____ AVAILABLE DATA

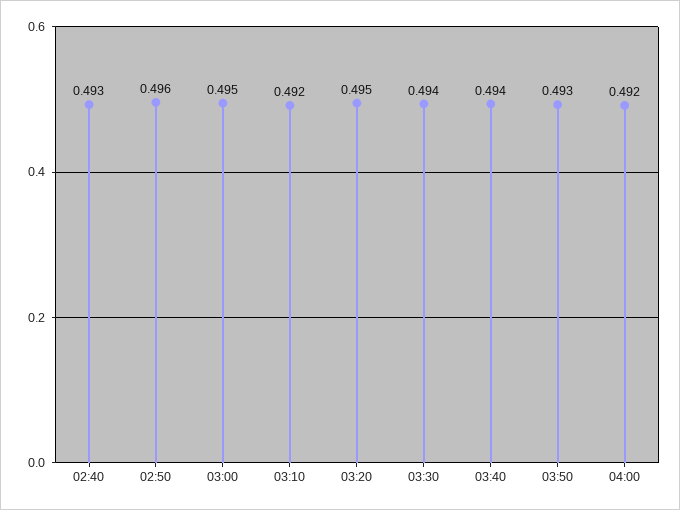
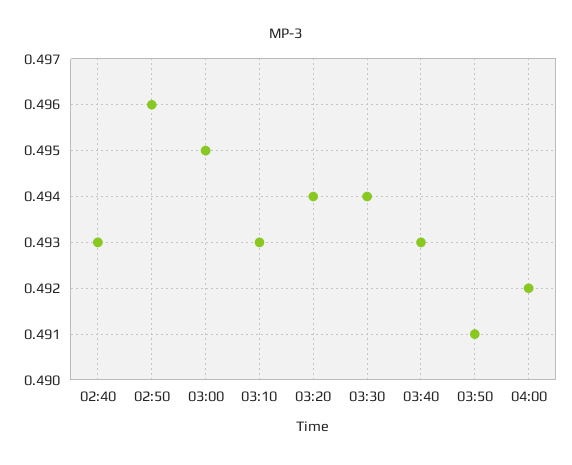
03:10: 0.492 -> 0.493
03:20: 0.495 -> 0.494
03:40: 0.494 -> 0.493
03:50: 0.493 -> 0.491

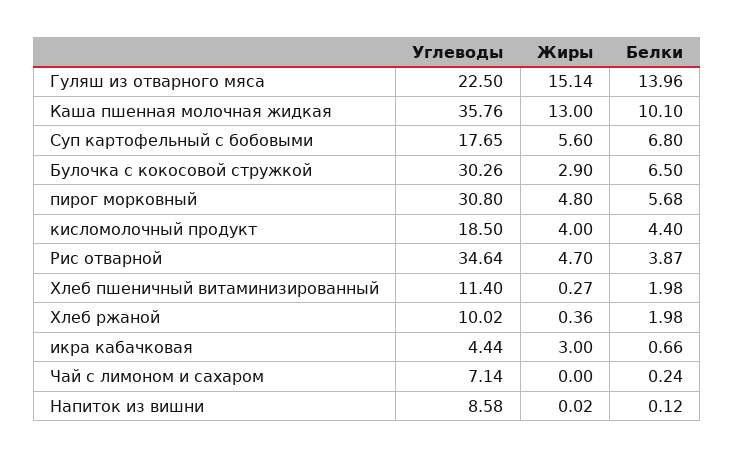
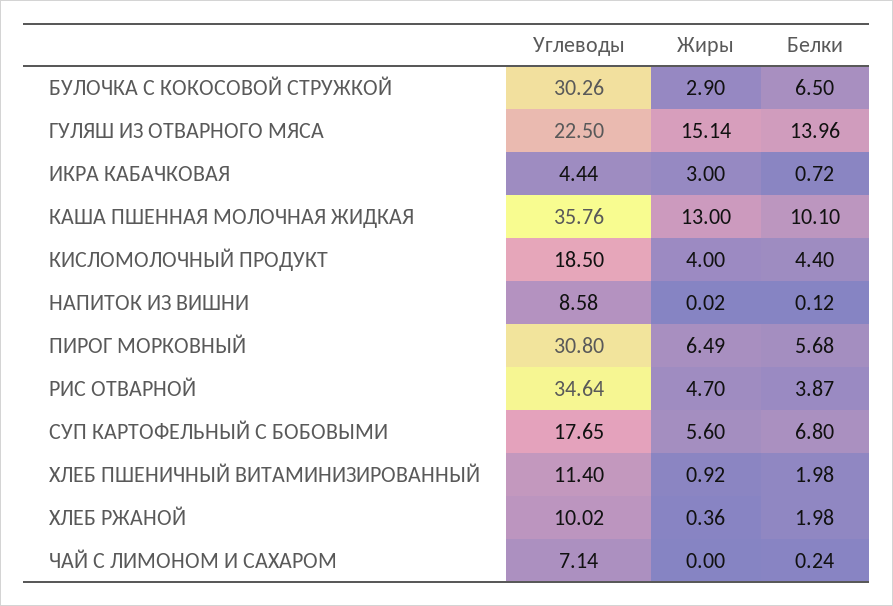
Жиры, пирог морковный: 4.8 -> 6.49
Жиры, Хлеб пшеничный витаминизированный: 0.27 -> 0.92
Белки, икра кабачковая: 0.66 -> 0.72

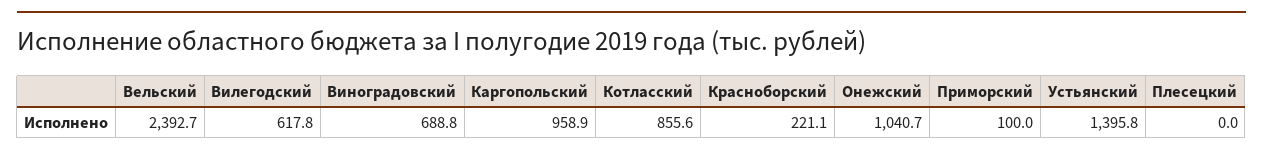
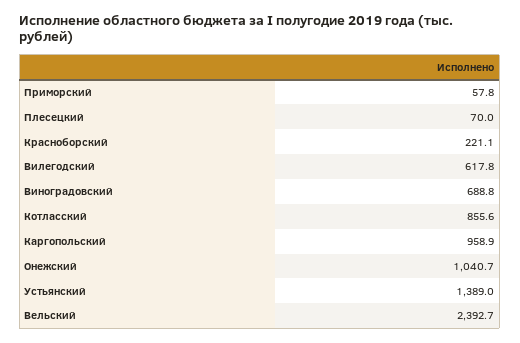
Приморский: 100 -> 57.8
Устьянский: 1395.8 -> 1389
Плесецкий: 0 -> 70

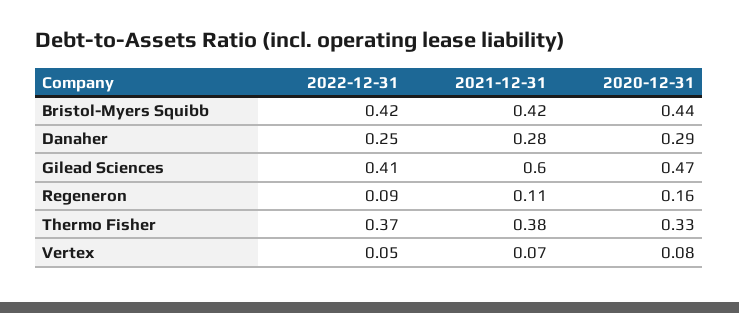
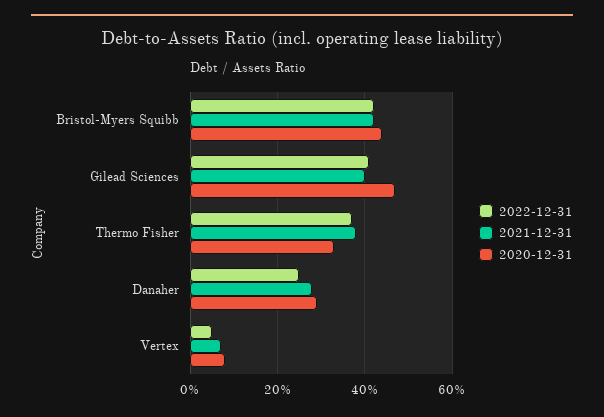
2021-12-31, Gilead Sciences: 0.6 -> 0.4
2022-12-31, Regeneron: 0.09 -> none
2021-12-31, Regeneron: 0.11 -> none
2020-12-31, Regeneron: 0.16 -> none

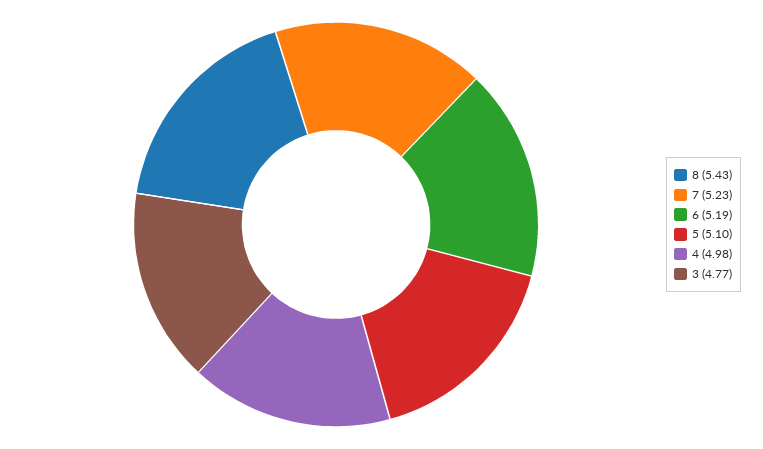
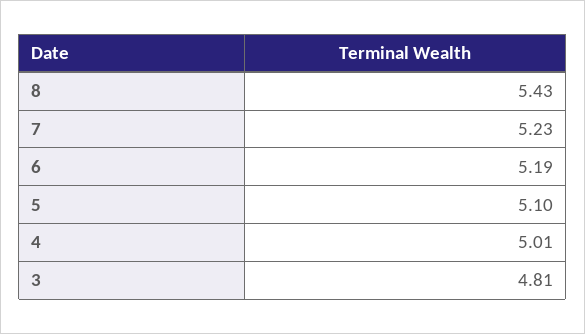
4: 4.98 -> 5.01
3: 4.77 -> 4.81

________
____ AVAILABLE DATA

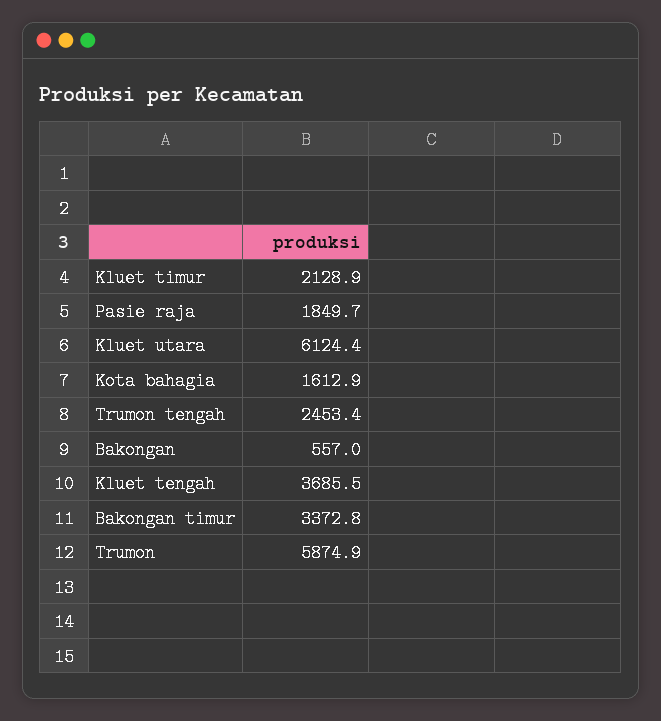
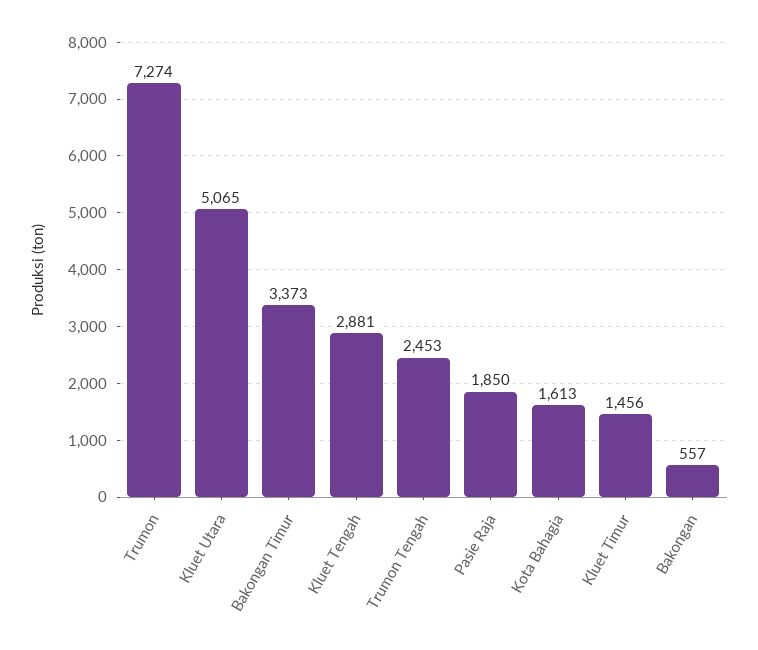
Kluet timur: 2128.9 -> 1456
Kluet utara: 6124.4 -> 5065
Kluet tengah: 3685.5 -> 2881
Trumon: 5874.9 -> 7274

________

AIM OF THE EXERCISE:
Above are the records. Copy only the lines from the one with "03:20: 0.495 -> 0.494" through the one with "3: 4.77 -> 4.81", exactly, with no pictures.

REPLY:
03:20: 0.495 -> 0.494
03:40: 0.494 -> 0.493
03:50: 0.493 -> 0.491

Жиры, пирог морковный: 4.8 -> 6.49
Жиры, Хлеб пшеничный витаминизированный: 0.27 -> 0.92
Белки, икра кабачковая: 0.66 -> 0.72

Приморский: 100 -> 57.8
Устьянский: 1395.8 -> 1389
Плесецкий: 0 -> 70

2021-12-31, Gilead Sciences: 0.6 -> 0.4
2022-12-31, Regeneron: 0.09 -> none
2021-12-31, Regeneron: 0.11 -> none
2020-12-31, Regeneron: 0.16 -> none

4: 4.98 -> 5.01
3: 4.77 -> 4.81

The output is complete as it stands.